There was no appeal from the judgment in the action brought by Mrs. Belle B. Hunt on the $3,000.00 policy. This controversy relates to the amount awarded respondents on ¡the $8,000.00 policy.

Assuming the accuracy of the valuation which the Court Ibelow placed on the remainderman’s interest, which no one questions, respondents’ actual loss was $367.78, representing the agreed valuation of the entire loss less the amount awarded to the remainderman. Under my view there are no circumstances justifying a recovery exceeding that amount.

There has been a partial loss by fire to a dwelling. The pertinent provisions of our valued policy law, Section 37-154, require that in such a case, the insured shall be entitled to the actual amount of his loss, which in no event shall exceed the amount of insurance stated in the policy. Respondents’ policy of insurance neither adds nor detracts from the language of the statute. Under such circumstances, can it be said that by- payment of that amount appellant will in any way become unjustly enriched or that respondents will have in any way been misled or failed to recover their loss in full ?

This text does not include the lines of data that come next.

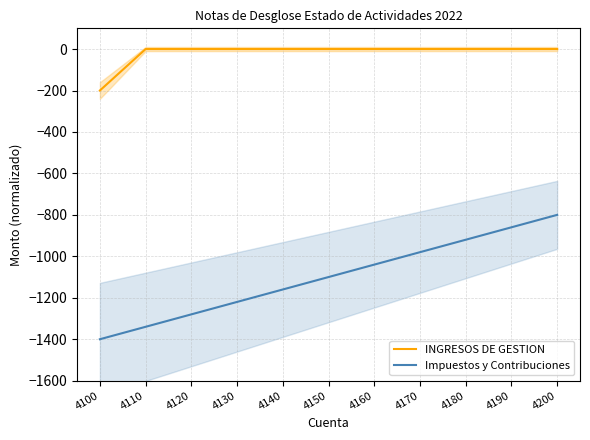

True or false: INGRESOS DE GESTION and Impuestos y Contribuciones cross at least once.

False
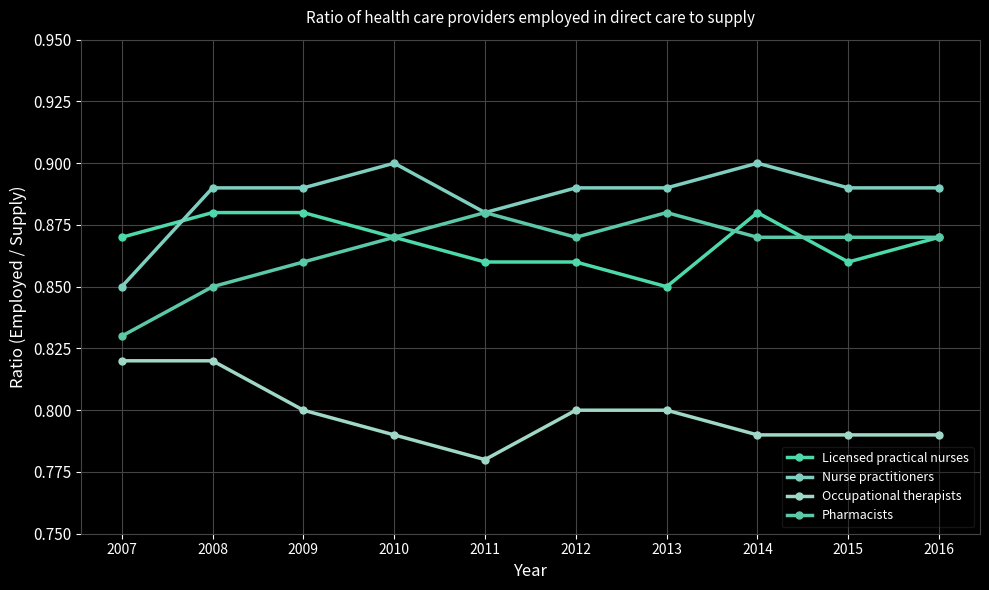

Where is the first local minimum for Nurse practitioners?

2011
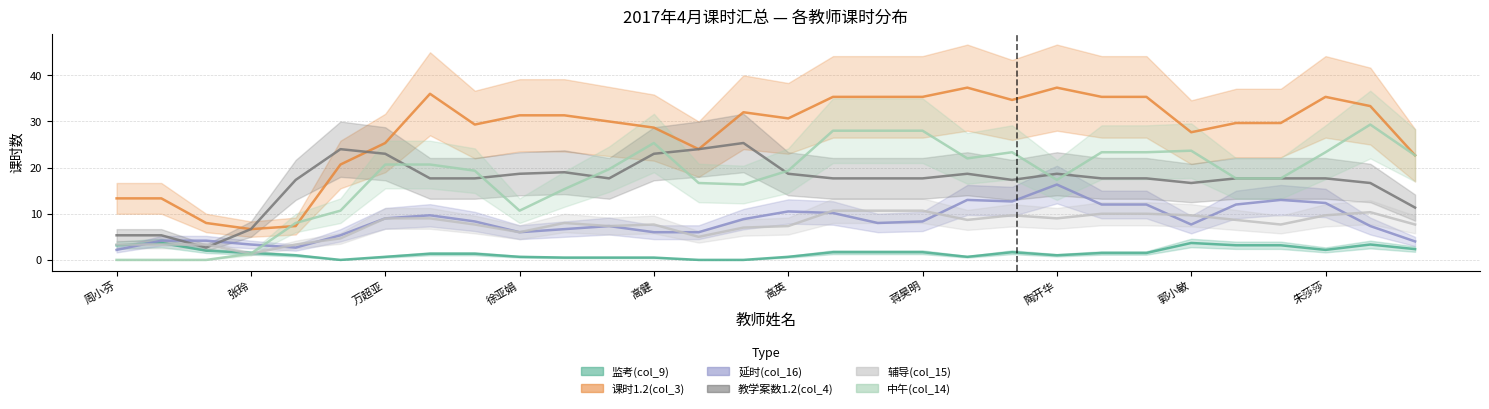

At 陈小亚, list the series in order from smallest to largest.

监考(col_9), 延时(col_16), 辅导(col_15), 中午(col_14), 课时1.2(col_3), 教学案数1.2(col_4)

Respondents desired $8,000.00 of insurance to cover then-interest, exclusive of the remainderman’s. Appellant issued such a policy and accepted the premium therefor. The amount of insurance and the agreed value set forth for the dwelling are matters of contract, being equally of respondents’ choice as well as' that of the appellant. Respondents sustained a partial loss and appellant has attempted to pay it, according to the law of our statutes and according to the language of the policy. Respondents complain, not for lack of coverage for their loss nor for having failed to receive the policy of insurance as they requested it. Their complaint, rather, is for lack of payment by appellant of an amount in excess of triple the amount of their actual loss, alleging appellant is estopped to deny that their interest is in fee simple.

According to the statute, respondents’ actual loss remains unchanged, whether their policy be written in the amount of $2,000.00, or $8,000.00, or $20,000.00, and this result follows regardless of the agreed value of the dwelling stated therein. The agreed value of the dwelling comes into play only in the event of a total loss. We are here concerned with a partial loss with the extent of respondents’ actual partial loss, and their right to recover in excess of that loss.

I have searched the record of this case in vain for circumstances indicating that respondents have in any way been misled or denied full protection for their loss, or that appellant has been unjustly enriched. Respondents at no time sought nor did their policy ever purport to insure the full property interest for which they now make claim. The amount of respondents’ insurance was of their own choosing and appellant is bound to pay for any loss sustained to their interest up to that amount.

It may not be amiss to emphasize again that we are here dealing solely with the question of the extent of recovery for a partial loss. We are not now concerned with whether respondents may or may not have requested and received more insurance than they could establish by actual loss in the event that a total loss occurred. Only in the latter event would the question of estoppel arise. That situation is not before us and I intimate no opinion thereabout.

No case has been cited in the order under appeal, nor have I found in my own research any case, sustaining the contention now advanced by respondents where a partial loss was involved.

I would reverse the judgment and limit recovery to the proportion of the loss represented by respondents’ interest.